[Collected data]
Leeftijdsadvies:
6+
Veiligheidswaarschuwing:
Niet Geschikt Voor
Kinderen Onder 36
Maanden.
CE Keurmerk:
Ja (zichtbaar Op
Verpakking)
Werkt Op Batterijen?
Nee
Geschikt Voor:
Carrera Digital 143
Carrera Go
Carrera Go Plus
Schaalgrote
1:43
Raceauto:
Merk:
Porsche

■ YOUR INSTRUCTIONS ■
Please transcribe all of the data above line for line, keeping each word, capital letter and line break unchanged.

■ OUTPUT FOR THIS TASK ■
Leeftijdsadvies:
6+
Veiligheidswaarschuwing:
Niet Geschikt Voor
Kinderen Onder 36
Maanden.
CE Keurmerk:
Ja (zichtbaar Op
Verpakking)
Werkt Op Batterijen?
Nee
Geschikt Voor:
Carrera Digital 143
Carrera Go
Carrera Go Plus
Schaalgrote
1:43
Raceauto:
Merk:
Porsche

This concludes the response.